In one of the more irreverent and entertaining TED talks I’ve seen recently Larry Smith tells us that you’ll fail to have a great career, unless….you do all those things that hold us back: taking risks, being afraid to look like an idiot, giving yourself completely to what you’re doing, and building relationships – the messiest and most intimidating thing of all for many – with people.
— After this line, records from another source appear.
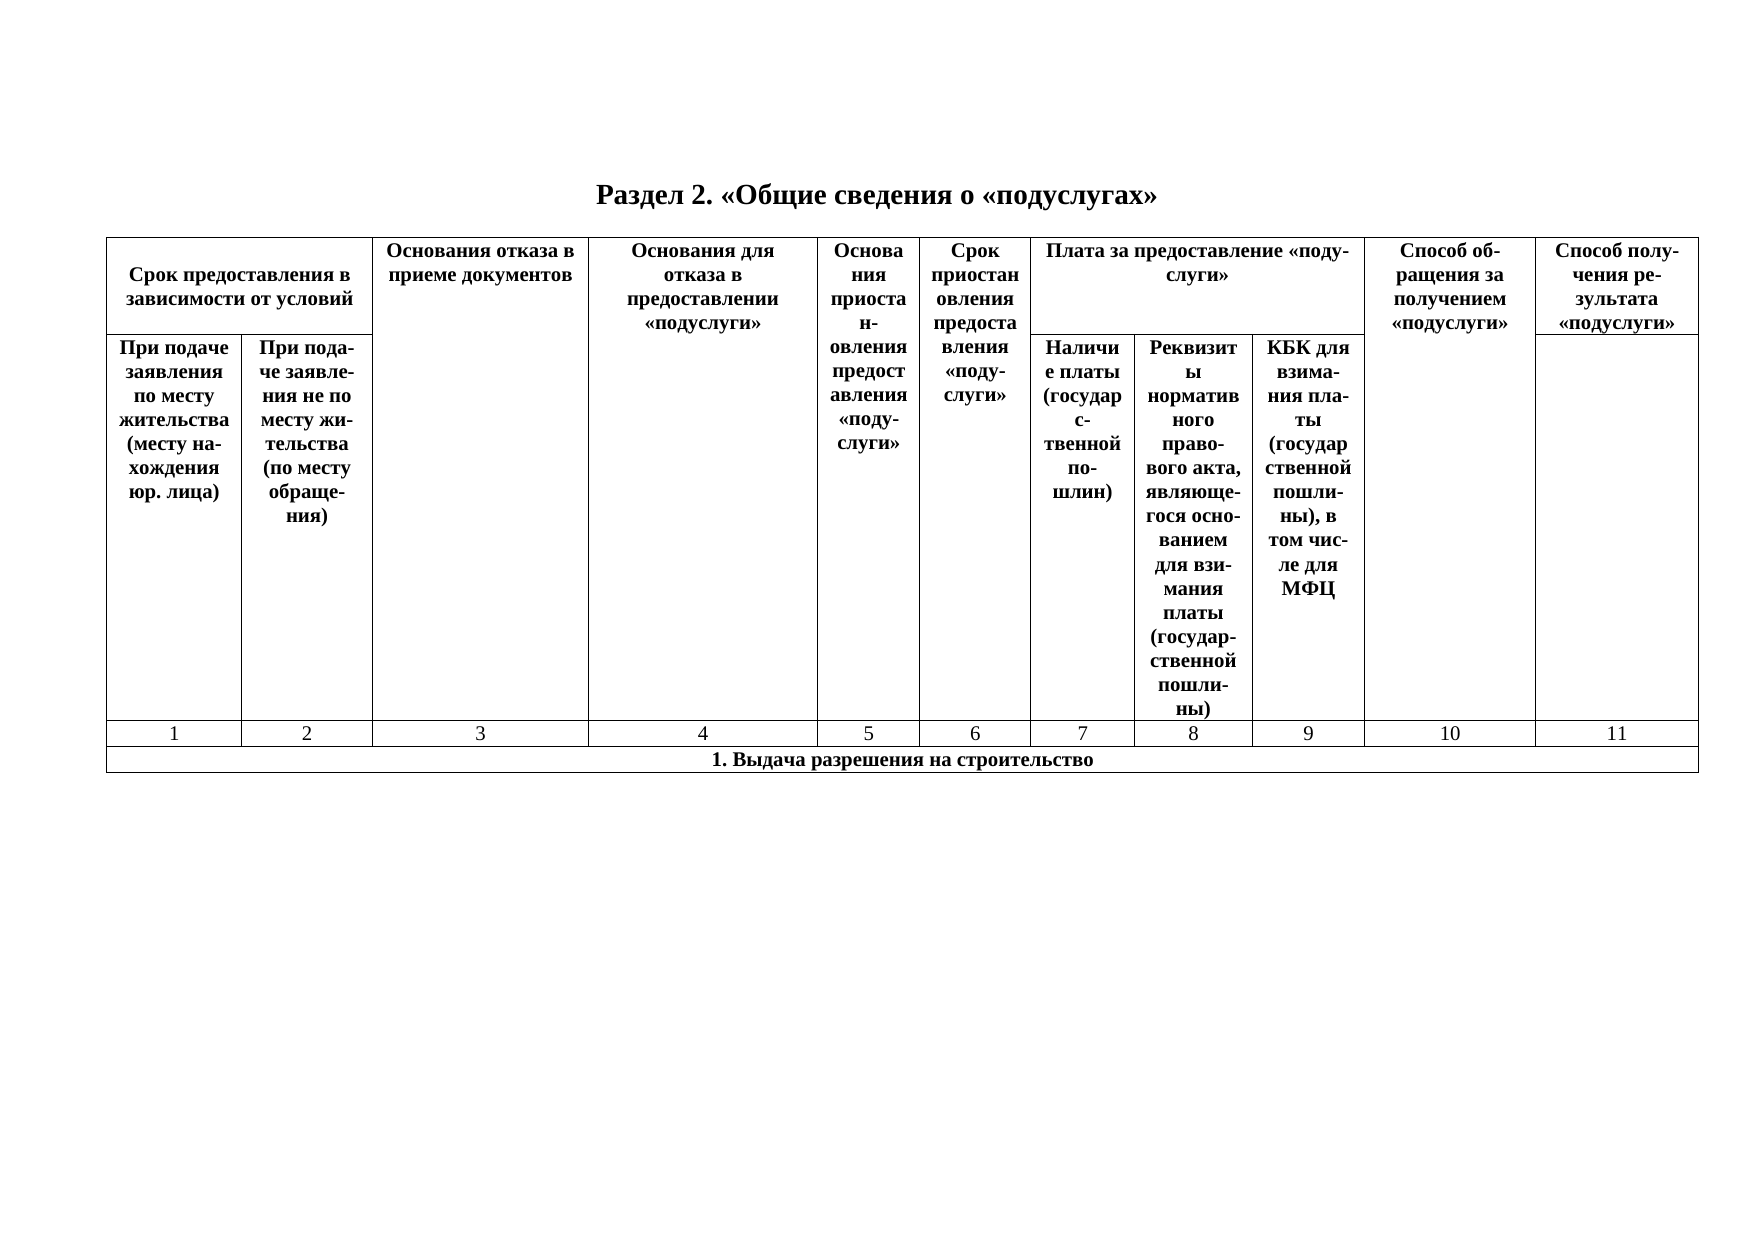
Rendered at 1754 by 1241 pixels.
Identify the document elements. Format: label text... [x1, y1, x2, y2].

table_cell [1536, 335, 1698, 720]
table_header Плата за предоставление «подуслуги» [1031, 238, 1364, 334]
table_cell 11 [1536, 721, 1698, 746]
table_cell 1. Выдача разрешения на строительство [107, 747, 1698, 772]
table_header Способ получения результата «подуслуги» [1536, 238, 1698, 334]
table_header Основания для отказа в предоставлении «подуслуги» [589, 238, 817, 720]
text Раздел 2. «Общие сведения о «подуслугах» [118, 177, 1636, 211]
table_cell 2 [242, 721, 372, 746]
table_cell 4 [589, 721, 817, 746]
table_cell 10 [1365, 721, 1535, 746]
table_header Основания отказа в приеме документов [373, 238, 588, 720]
table_cell Реквизиты нормативного правового акта, являющегося основанием для взимания платы (государственной пошлины) [1135, 335, 1252, 720]
table_cell Наличие платы (государственной пошлин) [1031, 335, 1134, 720]
table_cell КБК для взимания платы (государственной пошлины), в том числе для МФЦ [1253, 335, 1364, 720]
table_cell 9 [1253, 721, 1364, 746]
table_header Срок приостановления предоставления «подуслуги» [920, 238, 1030, 720]
table_cell 6 [920, 721, 1030, 746]
table_header Способ обращения за получением «подуслуги» [1365, 238, 1535, 720]
table_cell 3 [373, 721, 588, 746]
table_header Срок предоставления в зависимости от условий [107, 238, 372, 334]
table_cell 7 [1031, 721, 1134, 746]
table_cell При подаче заявления по месту жительства (месту нахождения юр. лица) [107, 335, 241, 720]
table_header Основания приостановления предоставления «подуслуги» [818, 238, 919, 720]
table_cell При подаче заявления не по месту жительства (по месту обращения) [242, 335, 372, 720]
table_cell 8 [1135, 721, 1252, 746]
table_cell 5 [818, 721, 919, 746]
table_cell 1 [107, 721, 241, 746]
One man who seems to have built a great career in rock ‘n’ roll later than most is Eagles of Death Metal front man Jesse “The Devil” Hughes.  His performance at last summer’s Lowlands festival in the Netherlands is remarkable and shows why they were one of the most eagerly anticipated and popular acts at this year’s South by Southwest.  As Jesse says himself, “there’s nothing new under the sun” in anything the Eagles of Death Metal do. “it’s all recycled” – listen out for all the Rolling Stones and Steely Dan rip offs, but he does all those things that Larry Smith tells us we don’t do to pull it off with some style.  Is there a better rock ‘n’ roll front man alive?

On another note, having seen two former colleagues, pass away with cancer in the last month, it’s worth celebrating Brian “Big Hands” O’ Connor’s return to bass duties with the band, having been  diagnosed with a very aggressive form of lung cancer in 2010.  Bravo!